## Using the information
1. From the building commentary, quote the part that opens with the words containing "I thought of" and closes with "arn’t even continued.".
2. Answer these questions from the building commentary:
(a) Besides its design, what does the writer say does Champion Sports no favours?
(b) Which feature of the Schuh building is not continued?
(c) Which buildings does the writer call among the oldest Georgians in the city?

## Source extract
= = =

I thought of Champion Sports as an original as well – unfortunately it is an example of very average Victorian design. And the dirt does it no favours either.
I saw the pics of the Georgians in the Harcourt book as well (then put it back on the shelf and sneaked out of the bookshop)
Supermacs is a fine building – unfortunately the schuh bldg beside it does it no favours at all, the window courses arn’t even continued.
Schuh is a disgrace as it stands out like a sore thumb.It’s facinating that the Henry St corner bldgs are amongt the oldest Georgians in the city considering how the rest of the street was destroyed, the fact that they were right beside the GPO in 1916, and that the street’s buildings have been subject to such changes in fashions – hence demolitions and alterations etc. For these to have survived is extraordinary.

= = =

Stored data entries
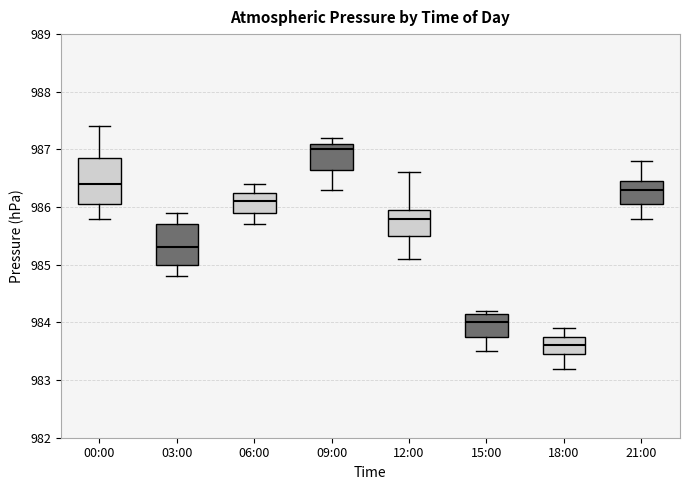

Reading left to right, read every box against the y-axis: the position of its median line, the range the box covers, and the ends of its whiskers. The values are not printed on the chart, so give them approximately, as read against the axis.

00:00: median 986.4, box 986.1 to 986.9, whiskers 985.8 to 987.4
03:00: median 985.3, box 985.0 to 985.7, whiskers 984.8 to 985.9
06:00: median 986.1, box 985.9 to 986.3, whiskers 985.7 to 986.4
09:00: median 987.0, box 986.7 to 987.1, whiskers 986.3 to 987.2
12:00: median 985.8, box 985.5 to 986.0, whiskers 985.1 to 986.6
15:00: median 984.0, box 983.8 to 984.2, whiskers 983.5 to 984.2 (just above the box's upper edge)
18:00: median 983.6, box 983.5 to 983.8, whiskers 983.2 to 983.9
21:00: median 986.3, box 986.1 to 986.5, whiskers 985.8 to 986.8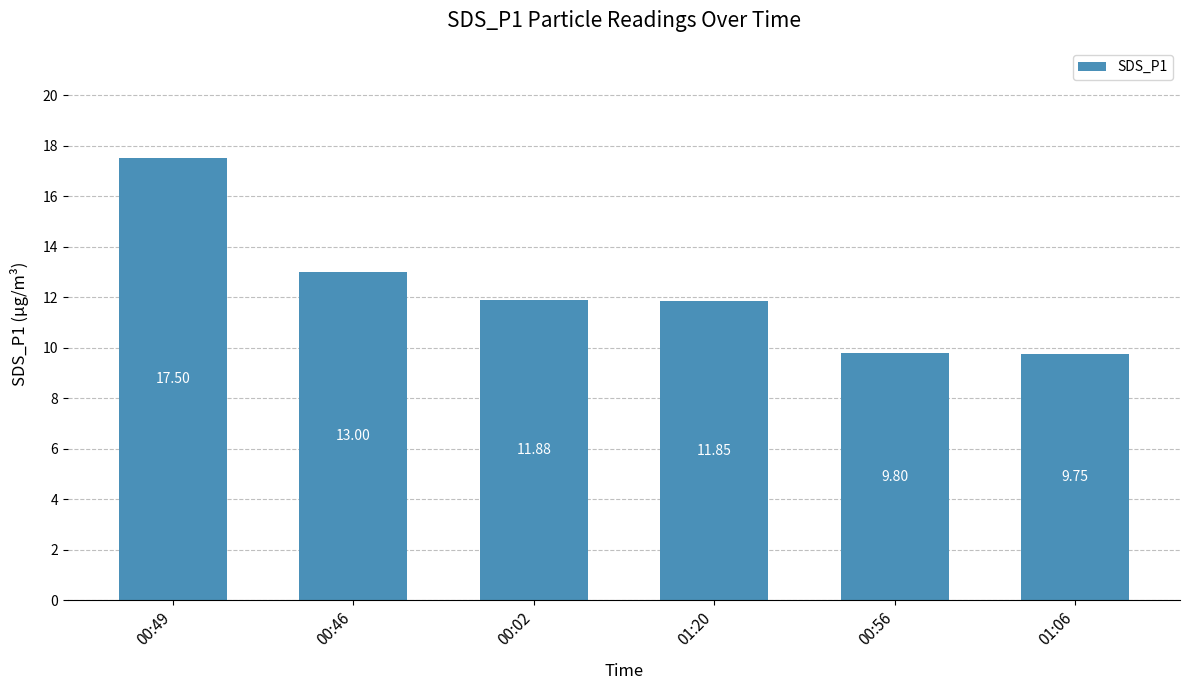

How many bars are there in total?

6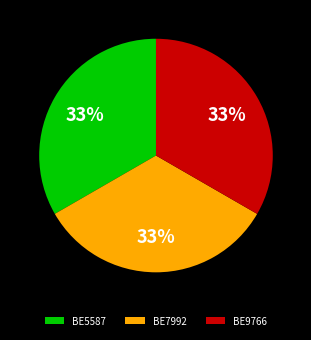

Is it true that BE5587 is 33% of the pie?

True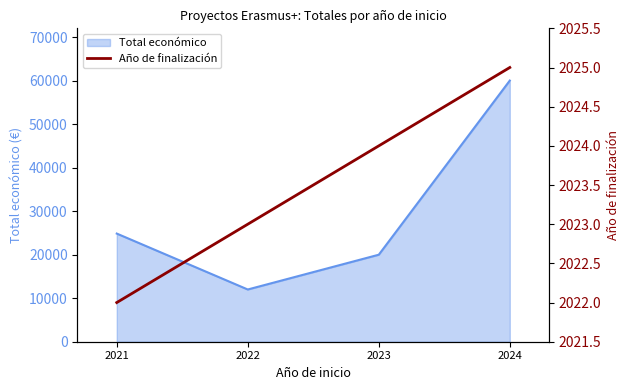

At which label is Total económico closest to 36000?

2021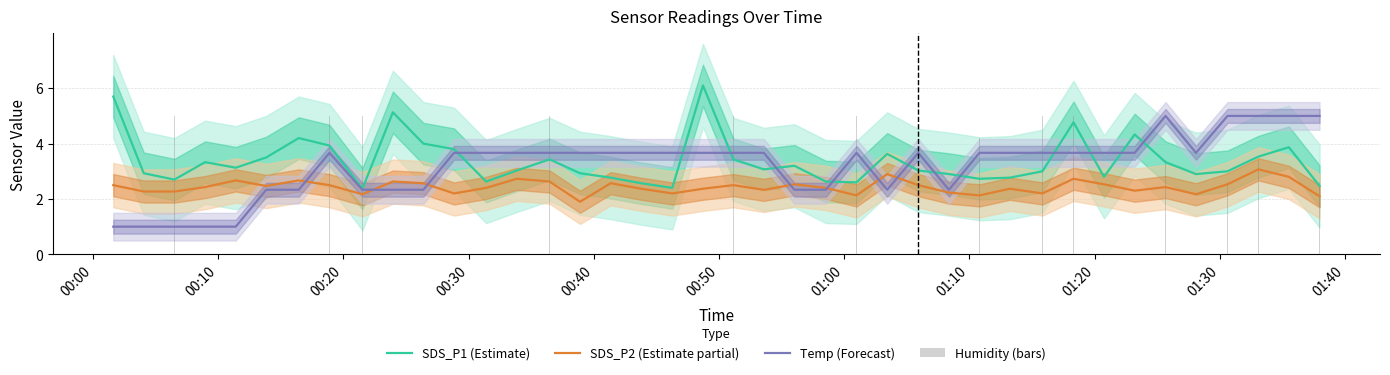

What is the difference between the second highest and minimum values in the SDS_P2 (Estimate partial) series?

1.0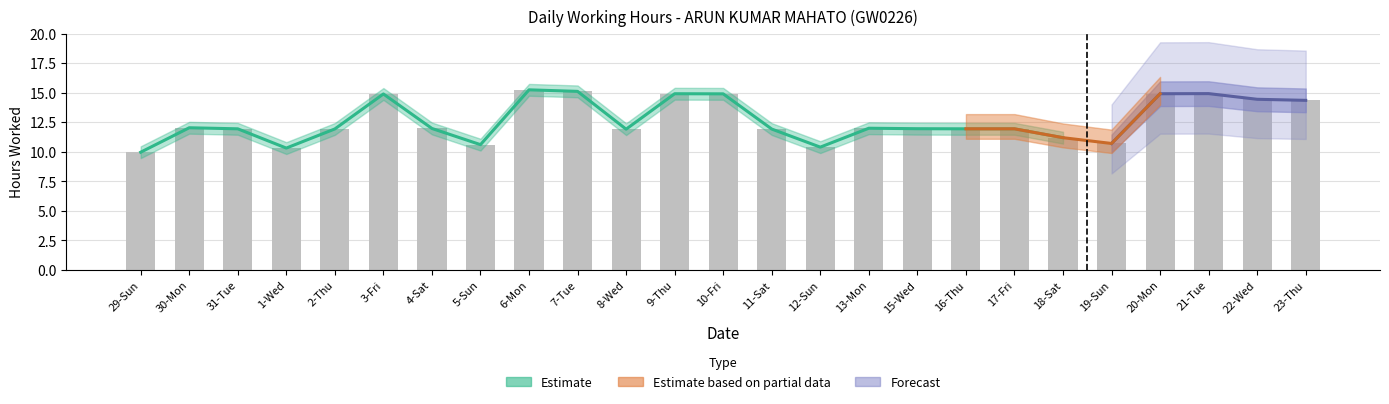

Approximately how many times larger is the value at 22-Wed compared to 29-Sun?

1.4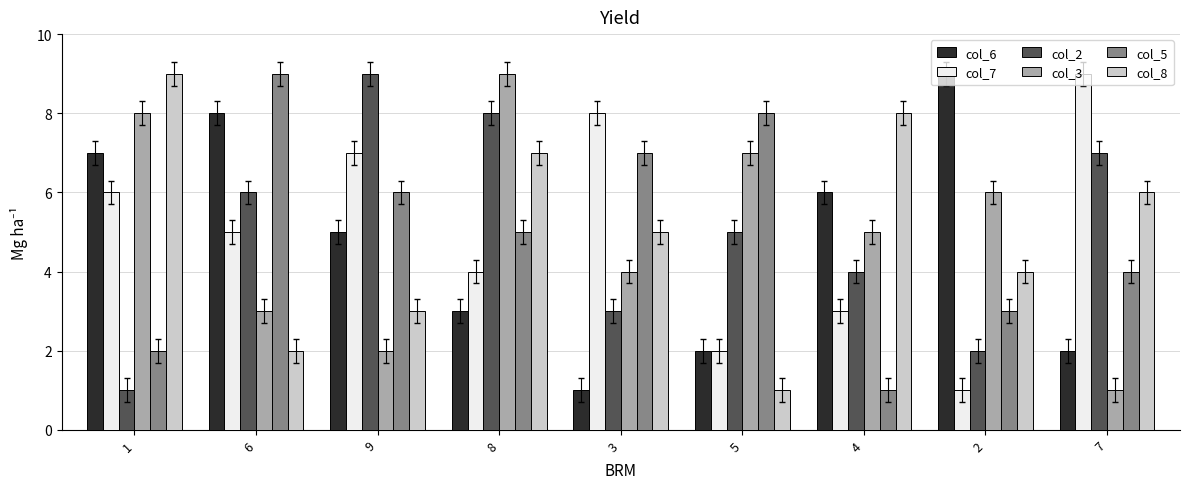

Reading left to right, transcribe all the data shown in this chart.

col_6: 1=7	6=8	9=5	8=3	3=1	5=2	4=6	2=9	7=2
col_7: 1=6	6=5	9=7	8=4	3=8	5=2	4=3	2=1	7=9
col_2: 1=1	6=6	9=9	8=8	3=3	5=5	4=4	2=2	7=7
col_3: 1=8	6=3	9=2	8=9	3=4	5=7	4=5	2=6	7=1
col_5: 1=2	6=9	9=6	8=5	3=7	5=8	4=1	2=3	7=4
col_8: 1=9	6=2	9=3	8=7	3=5	5=1	4=8	2=4	7=6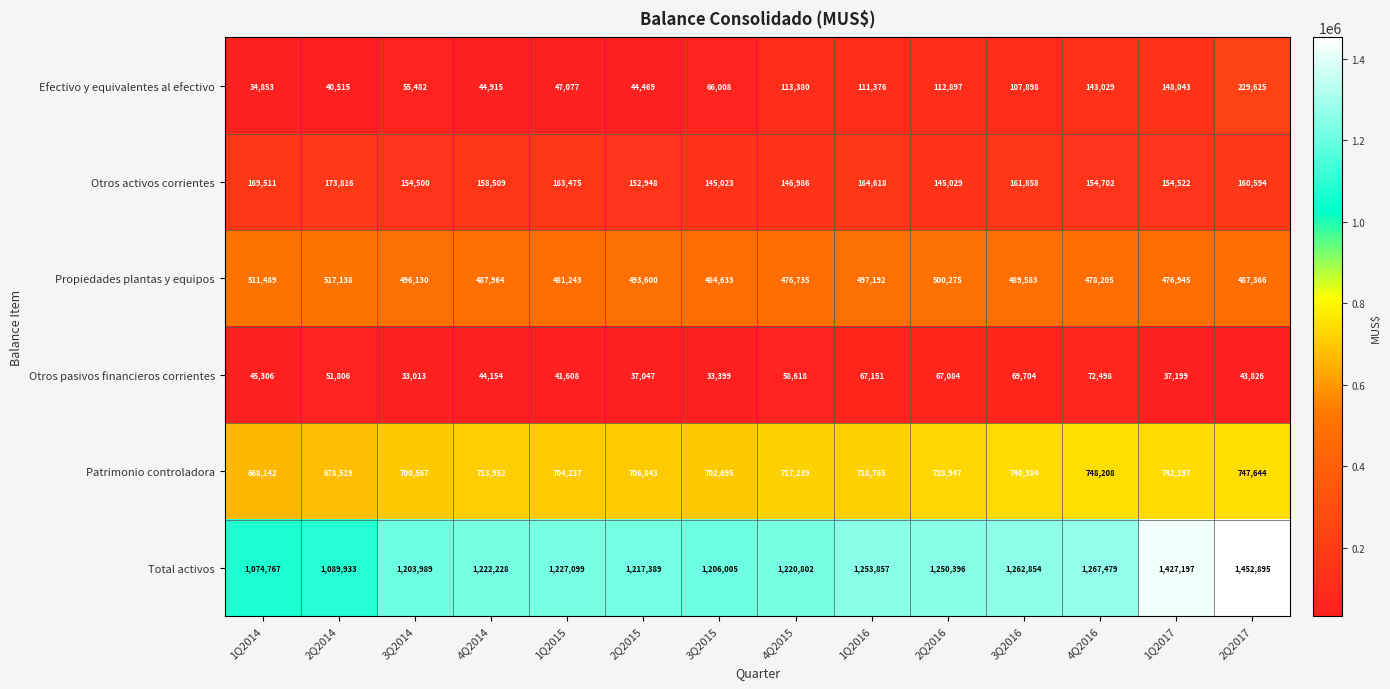

What value does the Efectivo y equivalentes al efectivo series have at 1Q2017, to the nearest 10?

148040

= = =

## Answers by item number
1.
I thought of Champion Sports as an original as well – unfortunately it is an example of very average Victorian design. And the dirt does it no favours either.
I saw the pics of the Georgians in the Harcourt book as well (then put it back on the shelf and sneaked out of the bookshop)
Supermacs is a fine building – unfortunately the schuh bldg beside it does it no favours at all, the window courses arn’t even continued.

2.
(a) The dirt.
(b) The window courses.
(c) The Henry St corner buildings.